From this page you can go to study materials, read about project requirements, find out what to name your files, see when projects are due, go to the online textbook and other resources for this course.

Syncro oXygen XML editor is available as a 12-month subscription for $59: https://www.oxygenxml.com/buy_subscription_a12_editor.html. You have to purchase it for a 12-month period.

When you complete a unit, click the Completed button for that unit. If you mistakenly mark a unit as completed, contact your instructor (or just wait until you've actually completed it.)

Links have been removed from this version of the course.

Unit 1: Course Introduction—Structured Authoring & XML: Overview

Let's get this course started by understanding what structured authoring and why it's a big deal. Understand the fundamental difference between a chapter (as in a book) and a topic (as in an XML project). Finally in this unit, use oXygen to create your first XML item—a simple, well-formed document.

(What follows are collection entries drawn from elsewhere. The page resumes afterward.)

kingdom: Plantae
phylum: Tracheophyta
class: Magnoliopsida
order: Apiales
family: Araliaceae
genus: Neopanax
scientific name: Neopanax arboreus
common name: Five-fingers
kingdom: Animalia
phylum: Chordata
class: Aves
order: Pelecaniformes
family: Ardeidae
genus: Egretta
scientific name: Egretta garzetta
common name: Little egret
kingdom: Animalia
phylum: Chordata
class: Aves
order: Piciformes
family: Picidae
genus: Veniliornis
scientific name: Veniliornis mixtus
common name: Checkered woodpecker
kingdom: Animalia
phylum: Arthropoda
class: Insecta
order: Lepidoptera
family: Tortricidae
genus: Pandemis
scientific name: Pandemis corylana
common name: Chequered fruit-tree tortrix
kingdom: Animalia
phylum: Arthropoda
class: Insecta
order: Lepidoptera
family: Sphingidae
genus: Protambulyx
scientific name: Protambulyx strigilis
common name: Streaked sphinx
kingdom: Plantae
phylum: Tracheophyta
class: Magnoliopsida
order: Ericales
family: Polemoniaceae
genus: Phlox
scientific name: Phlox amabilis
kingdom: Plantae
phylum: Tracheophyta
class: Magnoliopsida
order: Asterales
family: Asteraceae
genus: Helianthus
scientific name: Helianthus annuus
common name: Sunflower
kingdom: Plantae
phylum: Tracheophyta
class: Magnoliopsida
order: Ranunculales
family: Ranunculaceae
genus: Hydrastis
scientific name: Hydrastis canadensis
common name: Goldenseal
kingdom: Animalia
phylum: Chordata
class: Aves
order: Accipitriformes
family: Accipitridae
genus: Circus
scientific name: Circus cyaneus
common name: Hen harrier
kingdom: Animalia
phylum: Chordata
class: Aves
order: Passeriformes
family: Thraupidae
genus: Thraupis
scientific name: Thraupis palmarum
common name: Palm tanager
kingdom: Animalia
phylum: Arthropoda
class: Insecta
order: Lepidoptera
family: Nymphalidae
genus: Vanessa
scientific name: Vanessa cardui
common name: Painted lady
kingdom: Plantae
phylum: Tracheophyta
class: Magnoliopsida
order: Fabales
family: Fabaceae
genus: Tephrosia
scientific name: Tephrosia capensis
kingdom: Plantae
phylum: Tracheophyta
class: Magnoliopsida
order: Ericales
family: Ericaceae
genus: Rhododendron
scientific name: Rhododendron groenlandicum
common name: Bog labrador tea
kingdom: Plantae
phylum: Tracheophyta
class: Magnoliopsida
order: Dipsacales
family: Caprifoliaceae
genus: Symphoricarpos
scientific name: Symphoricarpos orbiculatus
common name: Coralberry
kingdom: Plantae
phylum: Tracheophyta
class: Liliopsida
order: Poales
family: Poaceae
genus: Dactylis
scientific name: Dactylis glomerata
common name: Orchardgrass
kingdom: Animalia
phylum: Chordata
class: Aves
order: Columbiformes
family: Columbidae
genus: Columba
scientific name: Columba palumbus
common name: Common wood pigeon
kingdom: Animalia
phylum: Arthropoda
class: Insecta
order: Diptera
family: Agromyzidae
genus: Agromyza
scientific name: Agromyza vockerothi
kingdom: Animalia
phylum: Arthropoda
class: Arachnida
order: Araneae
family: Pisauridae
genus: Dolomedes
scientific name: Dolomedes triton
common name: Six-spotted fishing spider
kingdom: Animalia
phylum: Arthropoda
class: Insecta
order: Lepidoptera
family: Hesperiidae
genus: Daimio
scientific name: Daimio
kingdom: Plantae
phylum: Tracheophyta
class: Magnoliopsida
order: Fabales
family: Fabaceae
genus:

Unfortunately, there is no free fully integrated software for XML. oXygen works great for XML, but it's not free obviously. You must use oXygen to take the XML version of this course. It you simply cannot acquire oXygen, try these and work with me (David McMurrey):

Go to course overview to read how this course is set up.

Go to XML introduction to get an introduction to structured authoring, XML, and Syncro oXygen and do the practice.

Due date: unit1_date

Unit 2: Elements, Attributes, Entities, Comments

Elements are the basic information blocks of XML documents. Attributes add detail to those elements. Entities are special characters reserved for XML and special variable-like items that you create and use yourself.

Go to XML basics to read about elements, attributes, entities, and comments and do the practice.

Due date: unit2_date

Unit 3: Document Type Definition (DTD)

Get an introduction to another key concept in XML structured authoring—Document Type Definitions (DTDs). The resources here duplicate each other a bit—sorry!

Go to DTDs to read about DTDs and do the practice.

Due date: unit3_date

Unit 4: Publishing XML Files with XSLT

At long last, let's produce some nicely formatted and readable HTML—a web page!

Go to XSLT to read about XSLT and do the practice.

Due date: unit4_date

Unit 5: Publishing XML Files with XSL-FO

In this unit, let's generate another common output of XML—a PDF!

Go to XSL-FO to read about XSL-FO.


Due date: unit5_date

Unit 6: Conditional Publishing with XSLT

You would be right to wonder about tagging text in XML files for specific conditions. For example, certain text gets output only to experts; other text gets output only to version 2; certain text gets output only to Windows.

XML does not have its own functions to process different versions like for different audiences, releases, and so on, but there is a way to set up conditions using XSLT, as described in the following link.

Go to XML Conditional Processing with XSLT to learn how to set up consitions with XSLT and do the practice.

Due date: unit6_date

Unit 8: XML Path & XML Query

This will be a "bonus" unit that I am currently developing. It will not be required to receive the certificate for this course.

XML Path

Unit 9: Final Project in XML

Get in touch with me (David at admin@mcmassociates.io) if you want to brainstorm what to write your final project about. Keep in that if you intend to show your project off to prospective employers, it might help to focus on something technology-oriented.

Here are the suggestions:

  • Include at least 3 topics.
  • Include at least one table and one image.
  • Zip your project (the XRD which would include the XML files, the DTD, the XSLT). Name the zip with some identifying part of your name, followed by _finalproject., followed by whichever extension your zip app uses. For example, david_finalproject.zip
  • Specify conditions for your final project--for example, different readers, different publishing channels. Somewhere in your project or e-mail to me, explain what those conditions are.
  • Use the standards of good formatting: agreeable fonts and color, headings, vertical lists, indentations, margins, highlighting, notices (see page design).
  • Use the standards of good writing.